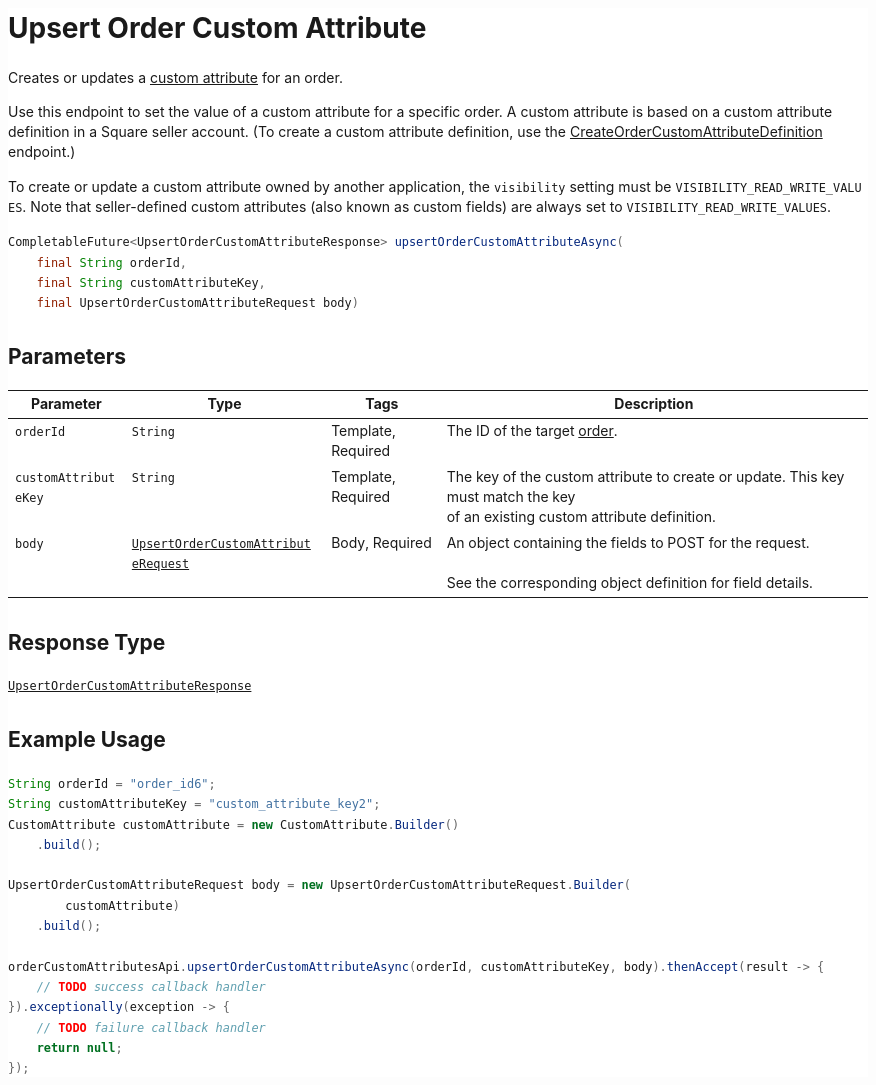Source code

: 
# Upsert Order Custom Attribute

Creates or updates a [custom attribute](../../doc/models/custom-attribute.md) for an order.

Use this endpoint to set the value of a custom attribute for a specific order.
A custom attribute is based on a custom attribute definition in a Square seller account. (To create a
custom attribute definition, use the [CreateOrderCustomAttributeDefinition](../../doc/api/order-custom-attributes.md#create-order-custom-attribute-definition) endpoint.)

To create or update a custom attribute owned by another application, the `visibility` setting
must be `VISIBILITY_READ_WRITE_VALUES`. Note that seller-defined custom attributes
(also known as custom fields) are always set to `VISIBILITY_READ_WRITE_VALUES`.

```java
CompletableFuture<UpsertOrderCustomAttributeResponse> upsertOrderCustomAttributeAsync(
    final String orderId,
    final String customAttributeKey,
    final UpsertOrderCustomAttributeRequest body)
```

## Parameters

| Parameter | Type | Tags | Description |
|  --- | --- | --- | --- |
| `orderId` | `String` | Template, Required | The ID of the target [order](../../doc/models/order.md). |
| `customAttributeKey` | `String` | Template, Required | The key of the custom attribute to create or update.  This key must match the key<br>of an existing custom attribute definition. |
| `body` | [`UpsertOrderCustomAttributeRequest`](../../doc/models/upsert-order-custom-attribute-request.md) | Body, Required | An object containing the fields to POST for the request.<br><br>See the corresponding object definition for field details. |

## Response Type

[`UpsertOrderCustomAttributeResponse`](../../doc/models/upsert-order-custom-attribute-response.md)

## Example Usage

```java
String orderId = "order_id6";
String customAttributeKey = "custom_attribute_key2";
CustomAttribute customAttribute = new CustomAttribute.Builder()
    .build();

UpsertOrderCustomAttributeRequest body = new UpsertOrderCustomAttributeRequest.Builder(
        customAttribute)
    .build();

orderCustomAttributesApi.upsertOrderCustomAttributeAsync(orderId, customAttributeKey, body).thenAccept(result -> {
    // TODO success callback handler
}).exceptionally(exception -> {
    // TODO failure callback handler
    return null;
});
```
· · ·
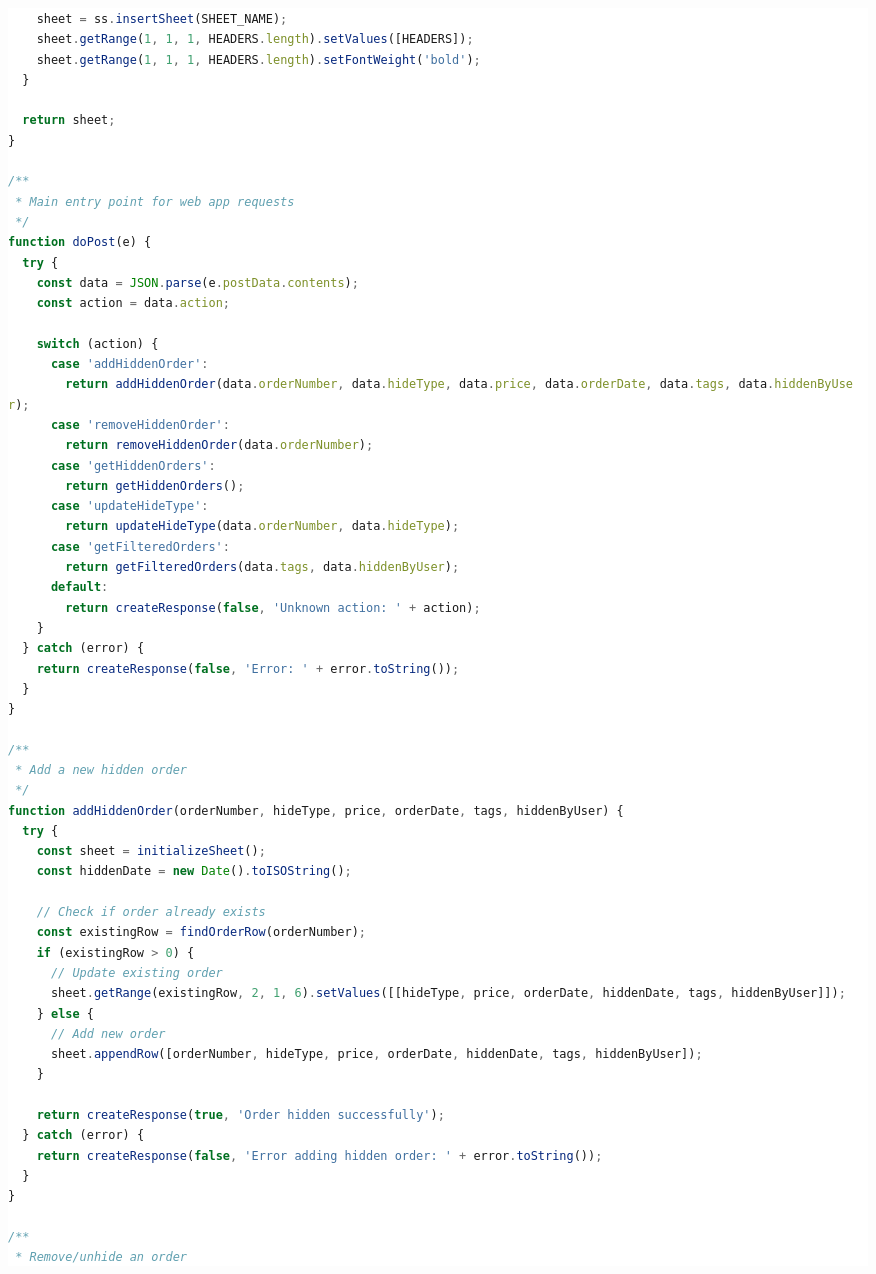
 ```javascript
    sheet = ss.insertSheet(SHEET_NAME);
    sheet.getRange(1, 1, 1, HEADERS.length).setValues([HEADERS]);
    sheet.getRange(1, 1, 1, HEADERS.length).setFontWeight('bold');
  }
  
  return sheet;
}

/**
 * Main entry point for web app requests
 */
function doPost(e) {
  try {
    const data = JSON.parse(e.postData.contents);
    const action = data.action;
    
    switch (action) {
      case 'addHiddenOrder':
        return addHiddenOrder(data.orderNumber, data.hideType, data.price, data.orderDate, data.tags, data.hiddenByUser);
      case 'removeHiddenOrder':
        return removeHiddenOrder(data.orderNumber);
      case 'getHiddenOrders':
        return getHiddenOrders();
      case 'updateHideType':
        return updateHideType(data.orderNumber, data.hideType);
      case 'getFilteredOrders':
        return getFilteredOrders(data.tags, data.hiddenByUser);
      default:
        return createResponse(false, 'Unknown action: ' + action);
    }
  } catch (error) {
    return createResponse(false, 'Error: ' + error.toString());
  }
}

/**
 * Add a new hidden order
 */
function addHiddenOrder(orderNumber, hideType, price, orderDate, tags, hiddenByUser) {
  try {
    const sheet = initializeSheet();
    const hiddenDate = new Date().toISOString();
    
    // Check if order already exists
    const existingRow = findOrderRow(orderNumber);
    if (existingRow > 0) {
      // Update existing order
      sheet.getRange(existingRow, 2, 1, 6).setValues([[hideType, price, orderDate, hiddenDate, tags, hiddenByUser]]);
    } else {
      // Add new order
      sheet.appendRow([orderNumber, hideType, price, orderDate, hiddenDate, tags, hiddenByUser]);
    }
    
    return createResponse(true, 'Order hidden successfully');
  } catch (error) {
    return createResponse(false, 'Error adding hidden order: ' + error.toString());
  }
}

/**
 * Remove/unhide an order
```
· · ·
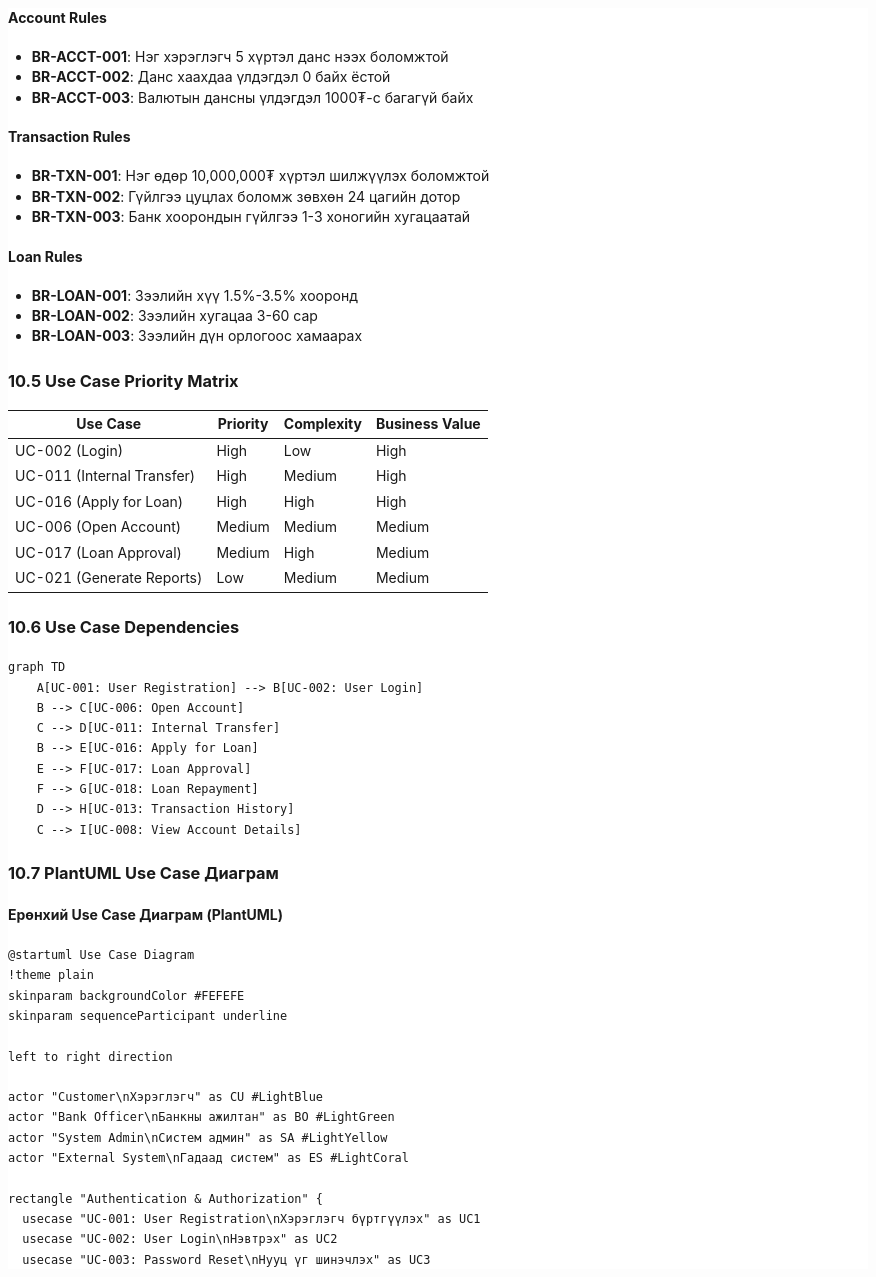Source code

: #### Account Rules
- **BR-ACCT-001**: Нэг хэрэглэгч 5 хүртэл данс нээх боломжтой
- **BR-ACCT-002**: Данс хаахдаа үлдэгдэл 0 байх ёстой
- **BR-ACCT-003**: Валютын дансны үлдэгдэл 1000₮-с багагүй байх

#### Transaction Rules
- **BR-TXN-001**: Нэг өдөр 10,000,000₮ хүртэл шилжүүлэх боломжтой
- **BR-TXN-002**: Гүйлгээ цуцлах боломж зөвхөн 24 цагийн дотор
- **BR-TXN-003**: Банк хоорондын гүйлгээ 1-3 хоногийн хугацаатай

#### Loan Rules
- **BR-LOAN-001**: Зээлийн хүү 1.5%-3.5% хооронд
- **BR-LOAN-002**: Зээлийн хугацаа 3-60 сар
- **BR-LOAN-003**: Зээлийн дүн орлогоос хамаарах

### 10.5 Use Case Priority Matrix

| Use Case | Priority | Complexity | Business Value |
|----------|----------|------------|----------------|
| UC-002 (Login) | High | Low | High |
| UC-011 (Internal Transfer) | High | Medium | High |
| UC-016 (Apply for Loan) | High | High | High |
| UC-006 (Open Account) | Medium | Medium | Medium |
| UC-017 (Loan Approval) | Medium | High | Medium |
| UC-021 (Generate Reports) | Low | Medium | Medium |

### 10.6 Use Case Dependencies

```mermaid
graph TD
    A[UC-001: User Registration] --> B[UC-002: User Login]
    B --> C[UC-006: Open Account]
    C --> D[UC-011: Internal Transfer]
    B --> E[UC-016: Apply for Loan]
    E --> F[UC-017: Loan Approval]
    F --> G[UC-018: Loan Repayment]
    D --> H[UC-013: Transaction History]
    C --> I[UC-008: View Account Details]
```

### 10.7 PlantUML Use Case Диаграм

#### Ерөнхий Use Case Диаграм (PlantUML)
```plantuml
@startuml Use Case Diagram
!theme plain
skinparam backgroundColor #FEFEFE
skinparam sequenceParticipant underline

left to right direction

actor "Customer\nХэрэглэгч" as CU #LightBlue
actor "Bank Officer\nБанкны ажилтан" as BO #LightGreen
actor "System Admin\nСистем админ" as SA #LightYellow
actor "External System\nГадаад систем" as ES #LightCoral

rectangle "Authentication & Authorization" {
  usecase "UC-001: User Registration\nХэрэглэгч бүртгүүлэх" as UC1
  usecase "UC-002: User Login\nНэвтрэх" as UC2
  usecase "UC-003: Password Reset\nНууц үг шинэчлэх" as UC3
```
· · ·
§ **What you have to do**: Go line by line through the data above and count those holding "байх"; report the number alone.

§ **The answer**: 2